From: Alan McKinnon <alan.mckinnon@×××××.com>
To: gentoo-user@l.g.o
Subject: Re: [gentoo-user] Re: CF and Gentoo
Date: Sun, 28 Sep 2008 06:55:42
Message-Id: 200809280855.52322.alan.mckinnon@gmail.com
In Reply to: Re: [gentoo-user] Re: CF and Gentoo by Stroller
1 On Sunday 28 September 2008 00:18:35 Stroller wrote:
2 > > Since they are not frequently updated and have minimal installed  
3 > > software
4 > > (iptables on firewalls and DNS on DNS servers) accompanied by the
5 > > fact that most devices have internal wear leveling; it should take
6 > > many years to reach the write cycle limits?
7 >
8 > I've read a fair little bit about this subject and never gotten a  
9 > definitive answer on what is "safe", but AIUI the wear-levelling on  
10 > flash memory is filesystem-dependent. Thus it may work fabulously well  
11 > for FAT filesystems, and not at all for EXT.
12
13 Rule of thumb:
14
15 The problem is that the ability for individual memory cells to reliably
16 perform writes deteriorates over time. Cheap and nasty devices can start to
17 fail after 10,000 writes to a cell, the better devices can often cope with
18 100,000 writes to a single cell.
19
20 The reason there is little definitive data is that it isn't a definitive
21 problem - the variables vary wildly.
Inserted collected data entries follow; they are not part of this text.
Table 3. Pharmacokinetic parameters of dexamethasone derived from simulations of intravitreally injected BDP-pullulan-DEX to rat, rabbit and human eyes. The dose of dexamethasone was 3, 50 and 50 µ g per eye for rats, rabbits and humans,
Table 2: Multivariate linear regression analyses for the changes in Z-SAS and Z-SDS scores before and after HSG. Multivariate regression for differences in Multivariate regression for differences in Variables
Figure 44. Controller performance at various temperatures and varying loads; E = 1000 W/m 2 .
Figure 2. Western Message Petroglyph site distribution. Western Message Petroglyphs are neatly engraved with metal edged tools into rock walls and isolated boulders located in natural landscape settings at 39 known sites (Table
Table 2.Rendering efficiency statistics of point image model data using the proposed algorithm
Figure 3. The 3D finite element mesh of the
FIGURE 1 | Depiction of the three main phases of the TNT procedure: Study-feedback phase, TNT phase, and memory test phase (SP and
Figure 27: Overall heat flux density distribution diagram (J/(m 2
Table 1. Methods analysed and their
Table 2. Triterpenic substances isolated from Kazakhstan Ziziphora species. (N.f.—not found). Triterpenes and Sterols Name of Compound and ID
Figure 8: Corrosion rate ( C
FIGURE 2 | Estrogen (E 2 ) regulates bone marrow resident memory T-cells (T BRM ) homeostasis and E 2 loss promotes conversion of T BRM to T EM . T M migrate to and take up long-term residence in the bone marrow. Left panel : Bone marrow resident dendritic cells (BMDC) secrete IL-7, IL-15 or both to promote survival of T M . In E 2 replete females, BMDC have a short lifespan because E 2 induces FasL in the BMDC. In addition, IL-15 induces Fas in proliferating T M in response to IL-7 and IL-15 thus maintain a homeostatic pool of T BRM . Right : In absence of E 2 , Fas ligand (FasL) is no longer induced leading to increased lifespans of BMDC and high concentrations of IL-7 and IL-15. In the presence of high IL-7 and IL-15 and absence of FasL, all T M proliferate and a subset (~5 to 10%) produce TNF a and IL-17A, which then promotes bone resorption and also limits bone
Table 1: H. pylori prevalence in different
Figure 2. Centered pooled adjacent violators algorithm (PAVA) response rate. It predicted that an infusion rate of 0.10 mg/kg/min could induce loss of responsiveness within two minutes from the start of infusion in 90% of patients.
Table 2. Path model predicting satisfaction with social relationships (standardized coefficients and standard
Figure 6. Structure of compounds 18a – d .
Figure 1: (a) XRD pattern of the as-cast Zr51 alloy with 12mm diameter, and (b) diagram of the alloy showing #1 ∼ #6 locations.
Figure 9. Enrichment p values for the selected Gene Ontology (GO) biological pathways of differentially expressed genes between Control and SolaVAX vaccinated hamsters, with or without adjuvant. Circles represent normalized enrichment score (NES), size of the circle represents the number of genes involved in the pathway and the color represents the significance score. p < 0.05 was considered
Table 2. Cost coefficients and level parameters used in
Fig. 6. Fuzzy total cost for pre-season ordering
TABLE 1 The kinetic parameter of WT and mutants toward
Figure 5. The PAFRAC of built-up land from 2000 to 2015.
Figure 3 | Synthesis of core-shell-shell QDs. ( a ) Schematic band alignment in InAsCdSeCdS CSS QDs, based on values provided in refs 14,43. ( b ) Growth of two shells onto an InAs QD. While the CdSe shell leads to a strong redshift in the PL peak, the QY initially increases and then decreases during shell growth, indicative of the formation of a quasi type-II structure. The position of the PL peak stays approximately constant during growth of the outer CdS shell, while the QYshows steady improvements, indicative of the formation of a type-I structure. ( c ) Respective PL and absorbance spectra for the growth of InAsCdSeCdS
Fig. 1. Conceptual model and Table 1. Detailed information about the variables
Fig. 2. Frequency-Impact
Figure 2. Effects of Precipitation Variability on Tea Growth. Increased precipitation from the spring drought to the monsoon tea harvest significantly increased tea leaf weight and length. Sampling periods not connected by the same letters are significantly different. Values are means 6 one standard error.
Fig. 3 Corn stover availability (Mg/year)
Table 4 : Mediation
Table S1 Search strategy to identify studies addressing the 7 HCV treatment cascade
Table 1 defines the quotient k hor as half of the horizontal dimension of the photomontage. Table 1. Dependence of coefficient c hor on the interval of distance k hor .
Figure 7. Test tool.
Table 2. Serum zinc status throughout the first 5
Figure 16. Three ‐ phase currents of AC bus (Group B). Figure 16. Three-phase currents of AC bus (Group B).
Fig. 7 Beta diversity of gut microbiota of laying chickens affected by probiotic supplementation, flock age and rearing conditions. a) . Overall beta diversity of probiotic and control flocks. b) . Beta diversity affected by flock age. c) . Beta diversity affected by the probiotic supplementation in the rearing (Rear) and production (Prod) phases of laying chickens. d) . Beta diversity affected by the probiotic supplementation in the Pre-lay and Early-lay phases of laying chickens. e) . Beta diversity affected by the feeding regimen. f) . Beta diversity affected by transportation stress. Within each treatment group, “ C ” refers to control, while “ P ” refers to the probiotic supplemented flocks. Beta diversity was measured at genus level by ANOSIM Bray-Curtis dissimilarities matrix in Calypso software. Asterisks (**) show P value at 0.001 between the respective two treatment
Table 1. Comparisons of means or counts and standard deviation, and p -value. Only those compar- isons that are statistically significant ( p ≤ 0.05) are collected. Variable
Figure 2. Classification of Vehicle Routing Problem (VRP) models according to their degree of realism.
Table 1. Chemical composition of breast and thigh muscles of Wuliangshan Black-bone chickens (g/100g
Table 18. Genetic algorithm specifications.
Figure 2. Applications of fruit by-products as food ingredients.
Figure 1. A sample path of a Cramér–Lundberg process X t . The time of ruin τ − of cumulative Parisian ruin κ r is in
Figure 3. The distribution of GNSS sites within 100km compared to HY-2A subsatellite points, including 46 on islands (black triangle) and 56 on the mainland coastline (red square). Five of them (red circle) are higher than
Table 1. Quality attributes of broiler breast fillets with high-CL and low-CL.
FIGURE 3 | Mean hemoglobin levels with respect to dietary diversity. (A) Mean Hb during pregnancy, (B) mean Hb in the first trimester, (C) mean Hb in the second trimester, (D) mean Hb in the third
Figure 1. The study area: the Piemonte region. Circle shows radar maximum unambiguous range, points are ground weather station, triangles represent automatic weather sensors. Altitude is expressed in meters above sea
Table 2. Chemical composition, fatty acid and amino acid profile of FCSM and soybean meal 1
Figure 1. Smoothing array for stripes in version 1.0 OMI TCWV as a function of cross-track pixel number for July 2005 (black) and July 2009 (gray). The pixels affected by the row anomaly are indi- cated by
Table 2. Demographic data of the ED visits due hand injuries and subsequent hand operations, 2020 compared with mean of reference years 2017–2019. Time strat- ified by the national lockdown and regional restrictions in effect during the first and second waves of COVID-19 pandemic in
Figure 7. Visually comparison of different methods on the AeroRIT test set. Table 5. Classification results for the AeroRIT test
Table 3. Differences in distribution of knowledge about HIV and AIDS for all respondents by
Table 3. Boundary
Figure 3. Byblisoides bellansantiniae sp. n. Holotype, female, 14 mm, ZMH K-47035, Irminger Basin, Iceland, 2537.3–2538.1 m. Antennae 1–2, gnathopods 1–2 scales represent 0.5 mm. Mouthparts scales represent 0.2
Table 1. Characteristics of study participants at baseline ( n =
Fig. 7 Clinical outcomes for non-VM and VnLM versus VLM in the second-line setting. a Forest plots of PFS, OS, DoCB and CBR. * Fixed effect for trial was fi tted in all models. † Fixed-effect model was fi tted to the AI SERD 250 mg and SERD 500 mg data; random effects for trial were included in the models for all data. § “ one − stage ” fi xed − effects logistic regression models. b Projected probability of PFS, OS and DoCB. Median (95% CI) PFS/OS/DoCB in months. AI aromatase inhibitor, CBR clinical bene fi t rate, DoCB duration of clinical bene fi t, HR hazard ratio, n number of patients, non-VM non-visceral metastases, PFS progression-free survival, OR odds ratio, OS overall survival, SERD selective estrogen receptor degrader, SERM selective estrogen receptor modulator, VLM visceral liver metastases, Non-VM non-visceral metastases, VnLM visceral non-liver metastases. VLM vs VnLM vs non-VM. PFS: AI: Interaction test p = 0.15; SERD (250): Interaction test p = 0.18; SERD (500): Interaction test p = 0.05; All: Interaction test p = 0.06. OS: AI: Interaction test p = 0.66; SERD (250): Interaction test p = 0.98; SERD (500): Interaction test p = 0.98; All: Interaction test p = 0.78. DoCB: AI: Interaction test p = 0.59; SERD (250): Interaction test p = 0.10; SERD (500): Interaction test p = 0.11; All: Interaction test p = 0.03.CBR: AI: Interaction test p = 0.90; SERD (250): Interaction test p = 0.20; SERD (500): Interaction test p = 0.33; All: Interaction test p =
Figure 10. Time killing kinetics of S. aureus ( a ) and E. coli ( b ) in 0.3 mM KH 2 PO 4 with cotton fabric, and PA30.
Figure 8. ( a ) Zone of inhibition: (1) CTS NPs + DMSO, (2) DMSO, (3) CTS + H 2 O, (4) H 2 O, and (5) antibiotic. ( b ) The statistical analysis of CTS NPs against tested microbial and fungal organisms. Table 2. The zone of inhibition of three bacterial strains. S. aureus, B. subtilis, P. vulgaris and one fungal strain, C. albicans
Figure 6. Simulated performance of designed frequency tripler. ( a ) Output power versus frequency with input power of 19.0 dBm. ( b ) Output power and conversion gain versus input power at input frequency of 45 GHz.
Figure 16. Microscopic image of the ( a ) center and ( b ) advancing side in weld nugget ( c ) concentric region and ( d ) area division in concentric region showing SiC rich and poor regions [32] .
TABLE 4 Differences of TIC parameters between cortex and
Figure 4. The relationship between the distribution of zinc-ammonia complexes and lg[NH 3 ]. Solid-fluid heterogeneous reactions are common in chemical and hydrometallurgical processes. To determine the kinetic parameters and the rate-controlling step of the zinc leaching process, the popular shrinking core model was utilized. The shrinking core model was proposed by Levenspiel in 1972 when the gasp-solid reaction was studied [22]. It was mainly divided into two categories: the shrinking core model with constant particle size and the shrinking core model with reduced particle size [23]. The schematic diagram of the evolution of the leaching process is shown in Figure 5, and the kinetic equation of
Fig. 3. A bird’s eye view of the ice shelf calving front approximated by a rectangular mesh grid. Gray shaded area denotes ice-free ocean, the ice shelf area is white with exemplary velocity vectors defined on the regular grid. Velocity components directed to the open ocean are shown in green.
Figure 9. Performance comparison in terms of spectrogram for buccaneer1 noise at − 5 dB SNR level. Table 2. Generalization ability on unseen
Like you say, some filesystems do wear
22 levelling (some better than others), some use cases are frugal with their
23 writes, and the device itself has enormous variance as to when it will stop
24 performing as expected.
25
26 The numbers above must be interpreted as the maximum number of writes where
27 the manufacturer is still prepared to guarantee the device.